Review #1: The Amorous Prawn
Publication: Shoreham Herald
Publication Data: December 21 issue – page 2
Reviewer: Harry Patterson
Text Header: “This Prawn is certain mirth”
WHATEVER agonies the world is heaping on your shoulders the Wick Theatre’s production of Anthony Kimmins’ The Amorous Prawn is virtually guaranteed to bring a smile to the unhappiest face. Yes, it was well worth taking a trip to the Barn Theatre Southwick at the week-end to see this play.
The setting is Major General Sir Hamilton Fitzadam’s quarters in a small army station in Scotland and he has to go to America for his last service job before retirement. He and his wife superbly played by Jean Porter, have set their hearts on a house in Dorset, but they need more money and once the general is out of the way Lady Fitzadam commandeers his personal staff and turns his quarters into a salmon fishing, gourmet attracting guest-house. Two Americans Sam Goulansky [Alan Upton] and Larry Hoffman [David Creedon] take up residence and are more than willing to throw their money around.
For once the American accents are maintained really well and enhance rather than detract from the performance. Apart from Lady Fitzadam having to fight off the attentions of Larry, everything goes well. The house in Dorset is becoming a reality as the five members of staff are making money hand over fist. But then the first problem: the general arrives back early and even worse the Prawn [Jack Bingham] arrives and things really start a’popping.
Barrie Bowen, as the corporal, handles the switch from army to hotel brilliantly as do Monica Joyce [Biddy], Valerie Burt [Suzie] and Bill Mack [Albert], special mention for Ray Hopper who turns the cook Willie into a delightful character. Keith Denyer as the general makes a fine traditional army officer.
The characters in the play may have had their problems but this excellent production made the audience forget theirs.
Review #2: The Amorous Prawn
Publication: Brighton & Hove Gazette
Publication Data: Unknown
Reviewer: Walter Hix
Text Header: “Fun time at the general’s place”

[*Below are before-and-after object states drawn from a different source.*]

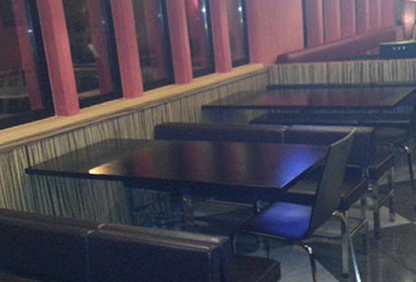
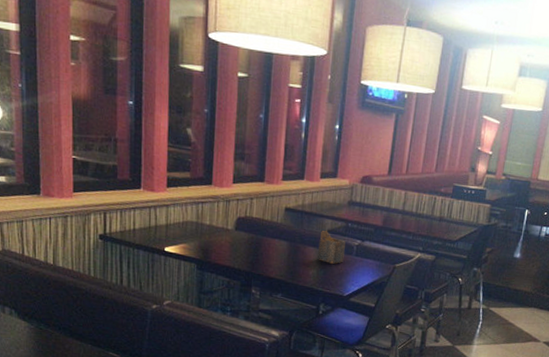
napkin holder: none [243,121,273,157] -> present [318,230,345,265]

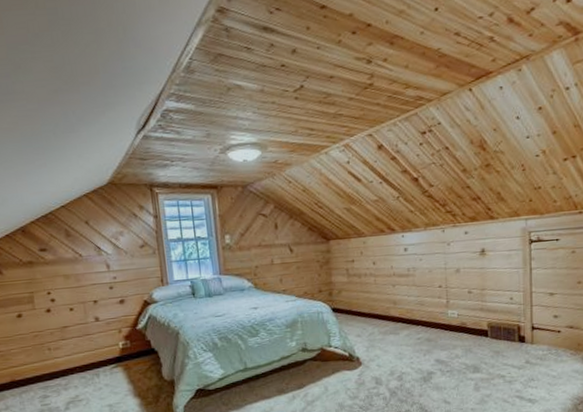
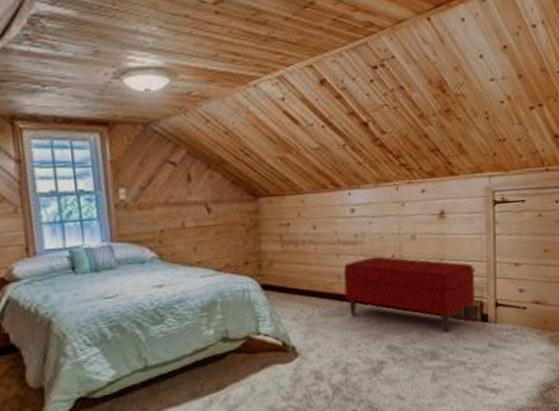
bench: none [398,286,513,351] -> present [344,256,475,334]

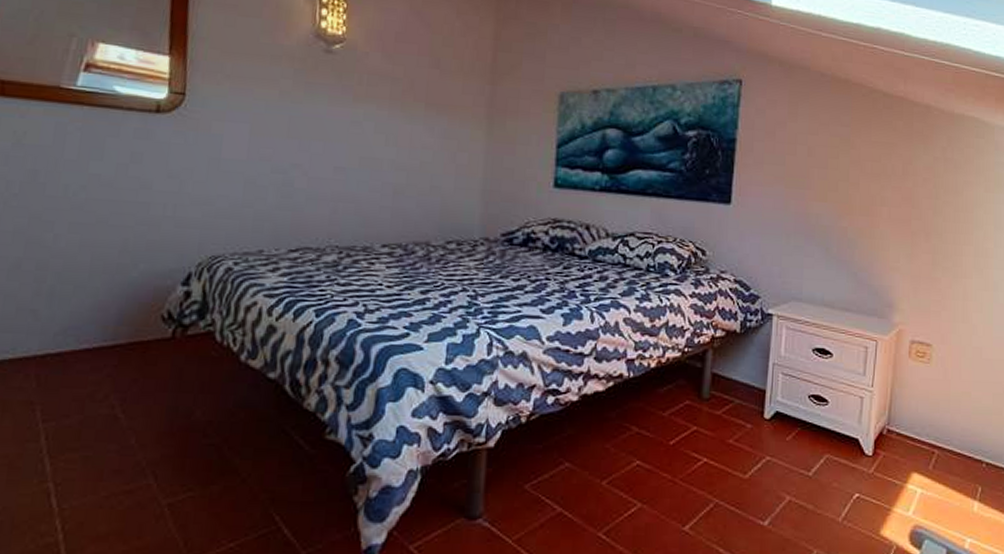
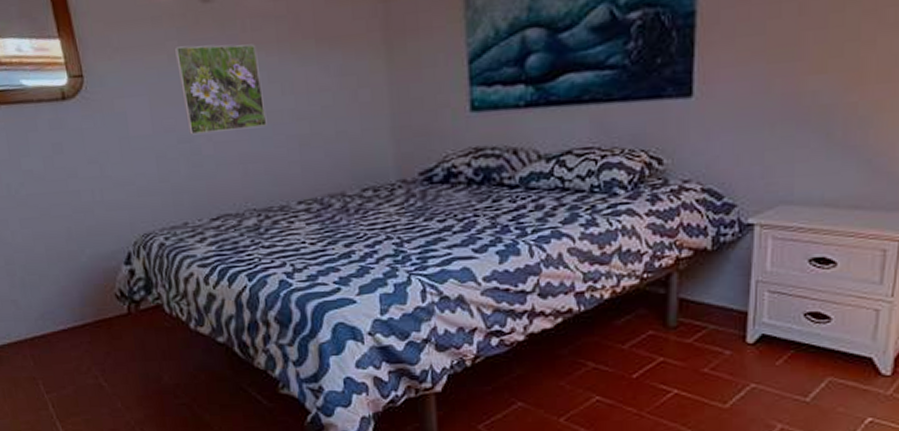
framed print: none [285,85,369,171] -> present [174,44,267,135]

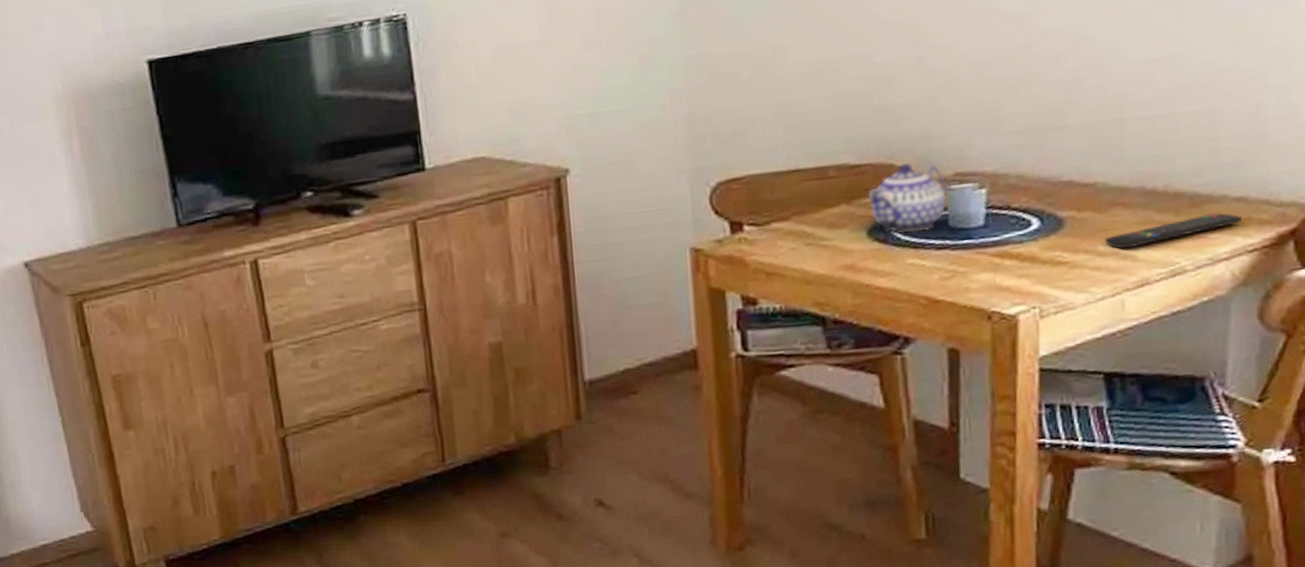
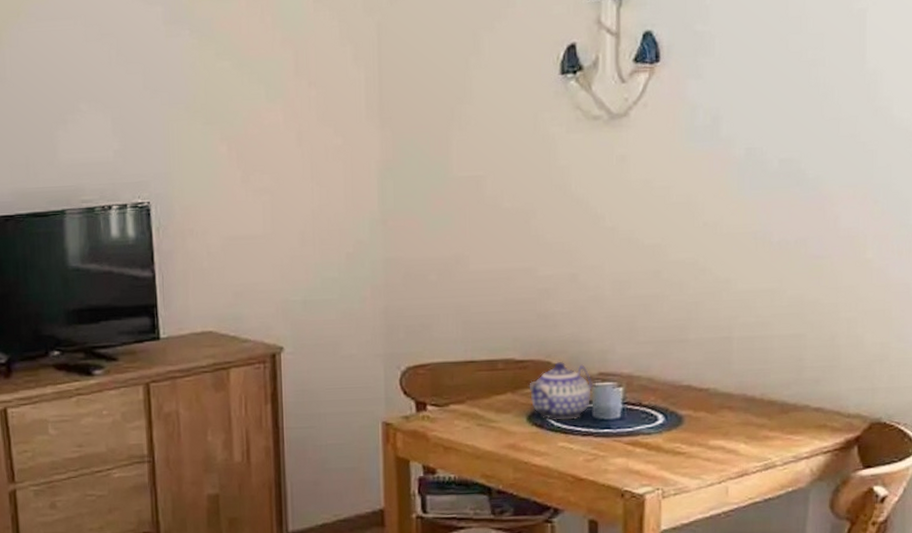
remote control: present [1105,213,1242,249] -> none [714,420,819,445]

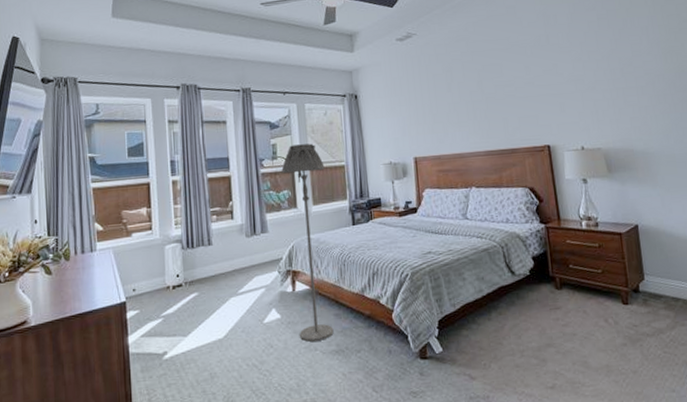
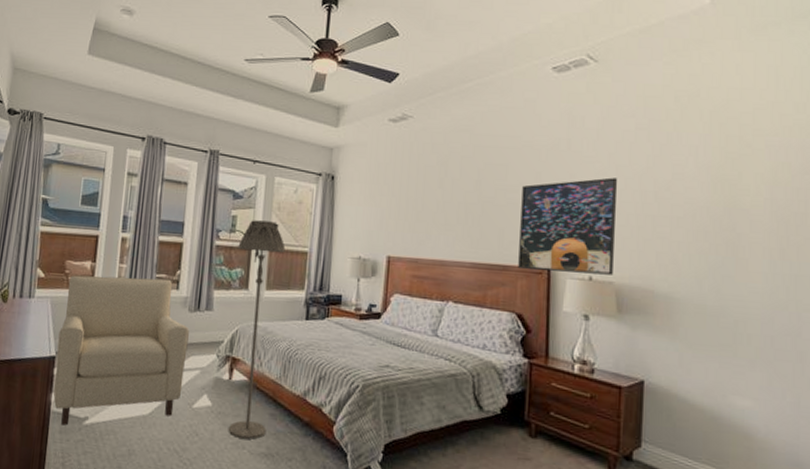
chair: none [126,211,252,364] -> present [53,275,189,426]
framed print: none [516,62,600,149] -> present [518,177,618,275]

The Amorous Prawn, currently presented by the Wick Theatre Company at the Barn Theatre, Southwick, is a pleasing comedy of strange happenings at the official residence of the GOC, North-western District in the general’s absence on an official mission. Turning Glenmally House into a guesthouse with service personnel a staff is an idea which becomes complicated when the general returns and, worse, one of the guests turns out to be a Person of Importance. Deviser of the pan is Lady Fitzadam, wife of Sir Hamish Fitzadam, KBE, CB, DSO, who is played with considerable verve and personality by Jean Porter. Very military and 40 years in the Army is the major-general, played by Keith Denyer. In charge of staff is Corporal Sydney Green, who is transformed into maitre d’hotel Mr Green. Barrie Bowen fits both aspects of his rôle perfectly from the authentic Regular corporal to the pseudo-cultivated tones of the hotel manger.
His “staff” consists of the rather thick Private Higgins, addicted to beer [Bill Mack], the slightly flashy sex symbol, Private Suzie Tidmarsh [Valerie Burt], the simple little Private Biddy O’Hara [Monica Joyce] and the rather precious dedicated cook Private Willie Maltravers [Raymond Hopper]. These work excellently as a team and it is no criticism of the other to say that Raymond Hopper has the edge on them for sheer neatness and detail of his characterisation.
The two American guests, Larry Hoffman and Sam Goulansky, are excellently cast in David Creedon and Alan Upton and the Very Important Prawn is played by Jack Bingham.
Audrey Laye’s production keeps the whole thing moving speedily from fun to fun.